Umso mehr überrascht es, wenn vom Wiener Kongress (von beiläufigen Bemerkungen abgesehen) gar keine Rede ist, in den ersten hundert Seiten ein großer Bogen um jede Art politischer Geschichte geschlagen wird und sich die Darstellung keineswegs an die vorgegebenen 35 Jahre gebunden sieht. Der Autor fühlt sich offenbar weniger einem durch den Titel suggerierten politischen als vielmehr einem ganzheitlichen Ansatz verpflichtet. Dieser lässt ihn erst ausführlich auf sozioökonomische, kulturelle und ideengeschichtliche Aspekte zu sprechen kommen, bevor er sich Institutionen wie Staat und Verwaltung sowie dem Handeln politischer Akteure widmet.

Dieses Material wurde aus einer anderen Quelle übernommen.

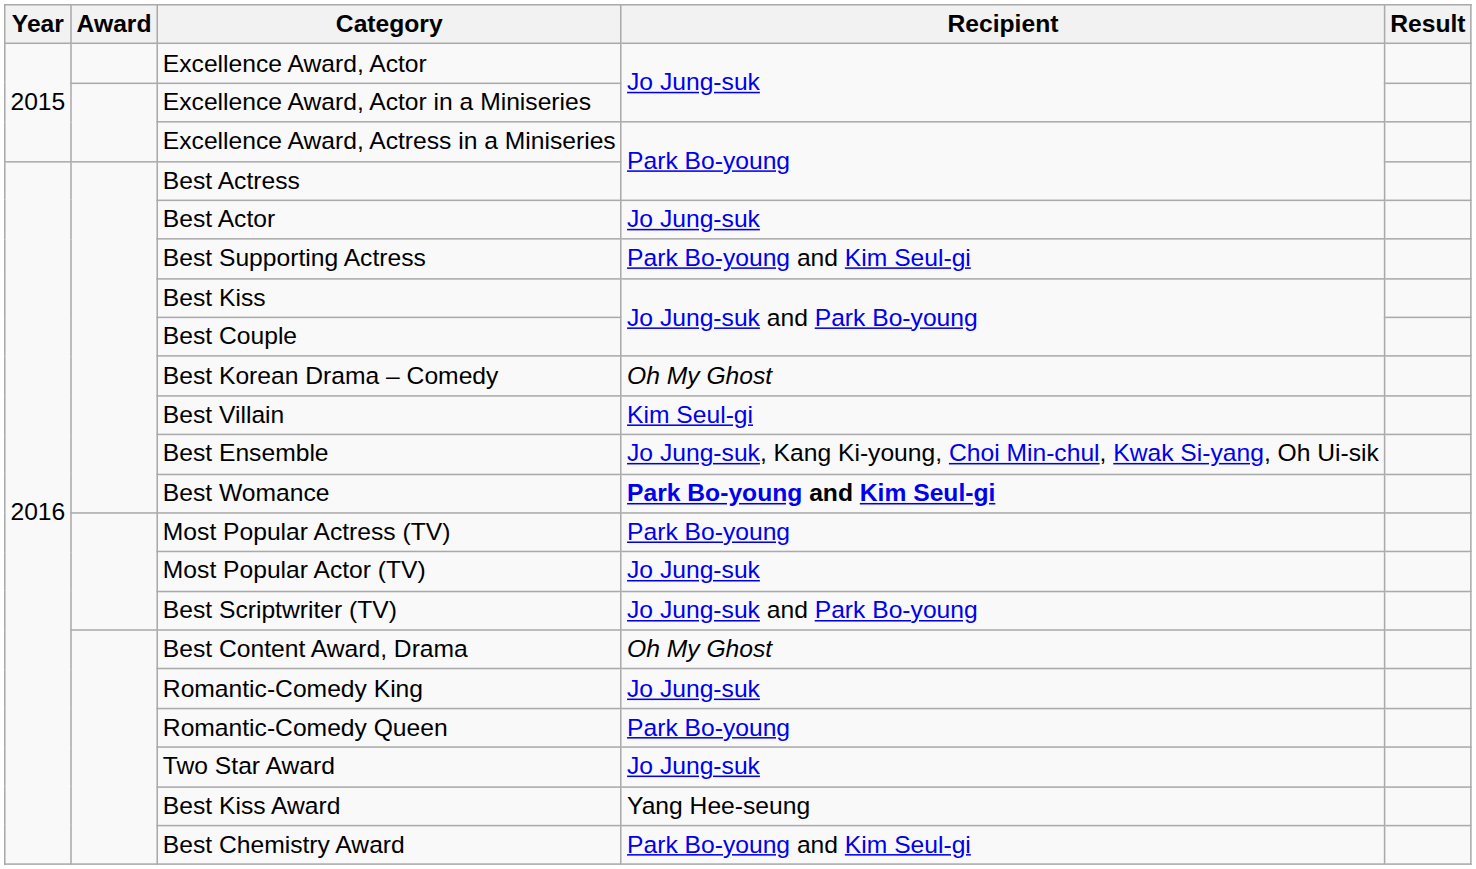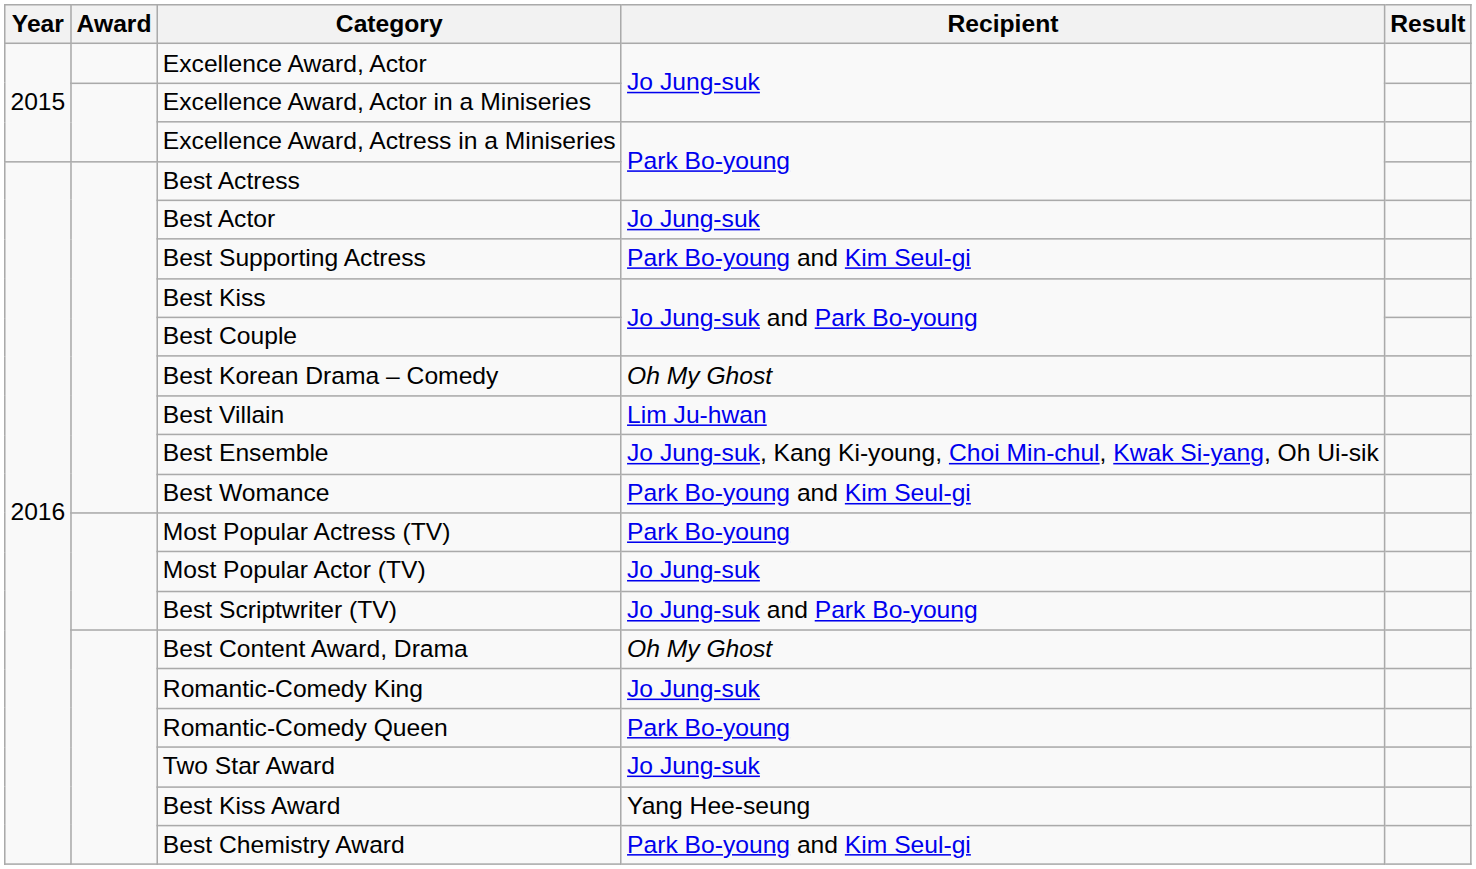Best Villain | Recipient: Kim Seul-gi -> Lim Ju-hwan
Best Womance | Recipient: bold -> normal
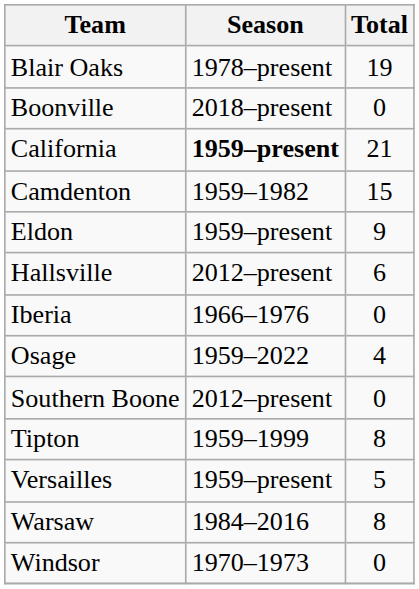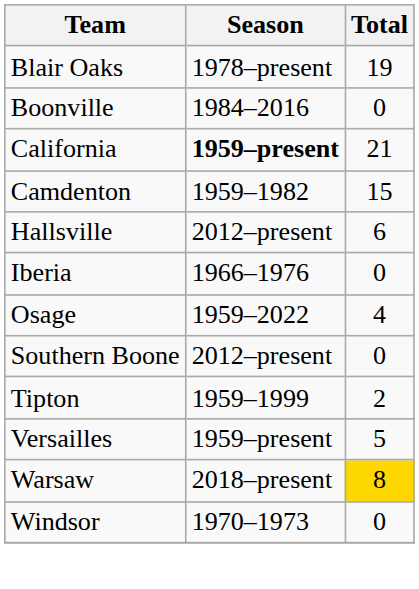Boonville | Season: 2018–present -> 1984–2016
- row: Eldon | 1959–present | 9
Tipton | Total: 8 -> 2
Warsaw | Season: 1984–2016 -> 2018–present
Warsaw | Total: no background -> gold background
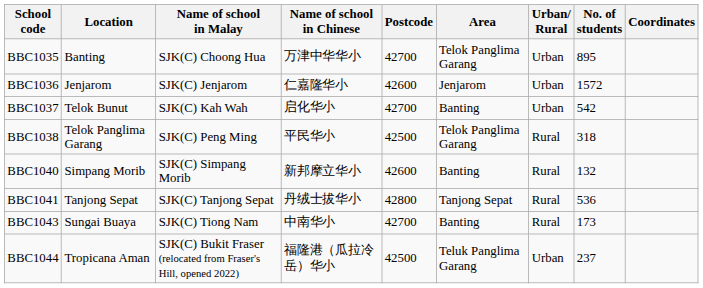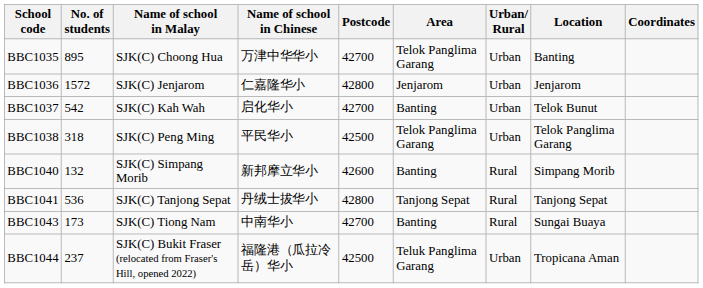columns swapped: Location <-> No. of students
BBC1036 | Postcode: 42600 -> 42800
BBC1038 | Urban/ Rural: Rural -> Urban
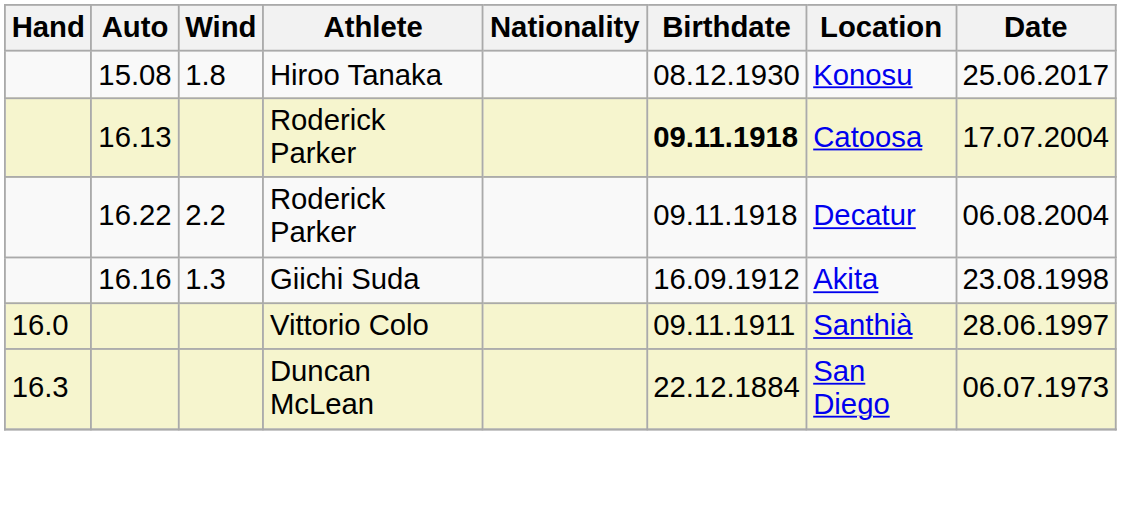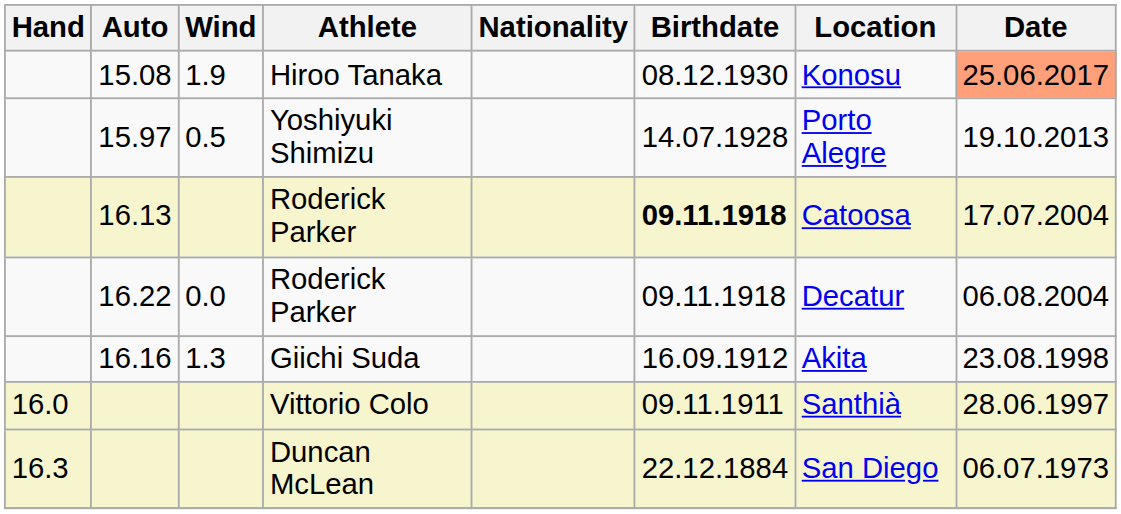15.08 | Wind: 1.8 -> 1.9
15.08 | Date: no background -> lightsalmon background
+ row: 15.97 | 0.5 | Yoshiyuki Shimizu | 14.07.1928 | Porto Alegre | 19.10.2013
16.22 | Wind: 2.2 -> 0.0
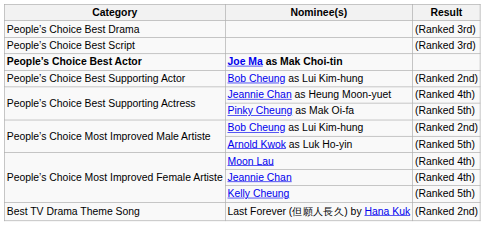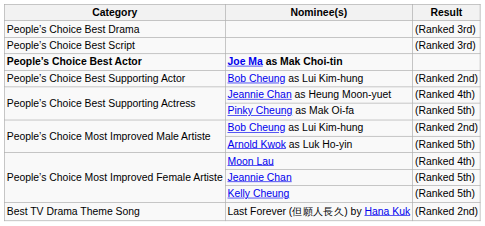Jeannie Chan | Result: (Ranked 4th) -> (Ranked 5th)
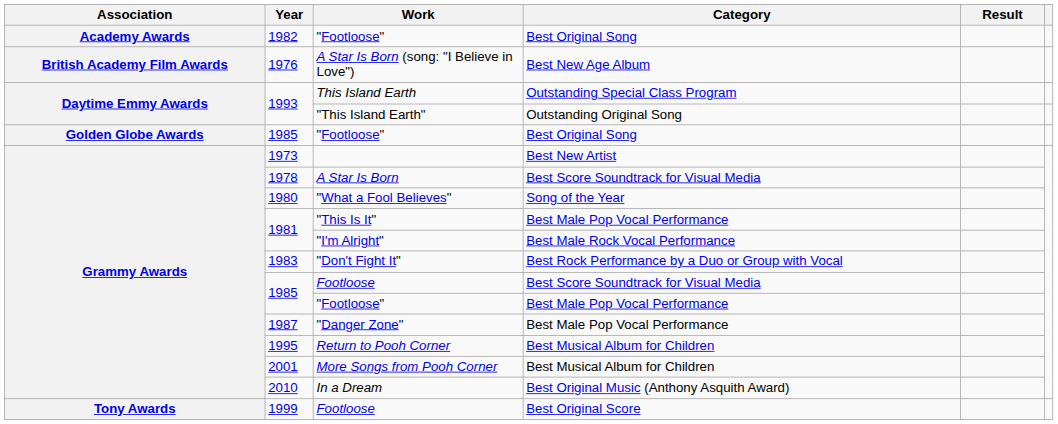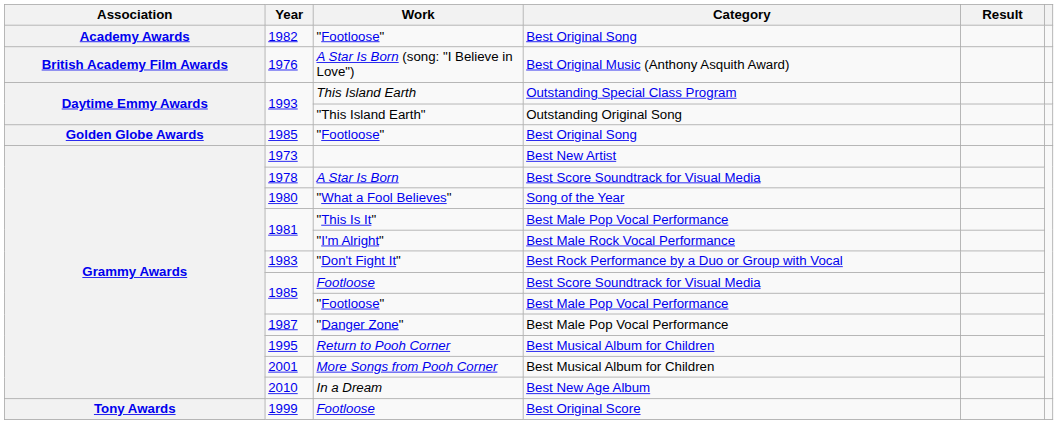A Star Is Born (song: "I Believe in Love") | Category: Best New Age Album -> Best Original Music (Anthony Asquith Award)
In a Dream | Category: Best Original Music (Anthony Asquith Award) -> Best New Age Album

So berichten die ersten Kapitel über demografisches Wachstum, daraus resultierende Migrationsprozesse und Lebensbedingungen wie den Arbeitsalltag und Ernährungsgewohnheiten in Europa seit 1750. Der Leser erfährt manches über Krankheiten und deren Therapiemöglichkeiten ebenso wie über den allmählich einsetzenden Wandel von einer noch agrarisch dominierten Wirtschaft hin zur Industrialisierung mit ihren sozialen Schattenseiten. Der Aufstieg der Eisenbahn zum zentralen Wirtschaftsfaktor wie Katalysator von Kommunikation und Verkehr ist nachzulesen, ebenso wie die gesellschaftliche Rollenzuweisung nach Geschlechtszugehörigkeit, wo dem Mann, erkennbar schon an der Kleidung, die Sphäre der Öffentlichkeit, der Frau jedoch die des Heimes zugewiesen war. Dort war sie, deren Äußeres gerade nicht zweckmäßig, sondern verspielt und schutzbedürftig wirken sollte, verantwortlich für Stil und Harmonie, was sich im Klavierspiel der Bürgersgattin und höheren Tochter verkörperte. Die hypokrite Sexualmoral des Bürgertums ließ neben der romantischen Emphase das Bordellwesen neu erblühen. Aus diesen Niederungen des Alltags schwingt sich die Darstellung sodann auf zum Höhenkamm:
Entsprechend einem traditionellen Kulturbegriff widmet Brandt Religion, Bildung und den "schönen Künsten" ein ausführliches Kapitel, das streckenweise an literatur- oder kunst- beziehungsweise musikgeschichtliche Abhandlungen gemahnt.
Im Stile einer Ideengeschichte geht Brandt sodann den Ursprüngen von Liberalismus, Sozialismus und Konservatismus nach, um sich schließlich dem Phänomen von Nation und Nationalismus zuzuwenden, welches als das eigentliche Signum des 19. Jahrhunderts eine besondere Betrachtung rechtfertige. Erst jetzt kommt Brandt auf die staatliche Verfasstheit einzelner Länder zu sprechen, die er je nach Relevanz der Volksvertretung zu Gruppen bündelt. Den nach sozialökonomischen Krisen aufkommenden europaweiten Revolutionsbewegungen ist das letzte Kapitel gewidmet.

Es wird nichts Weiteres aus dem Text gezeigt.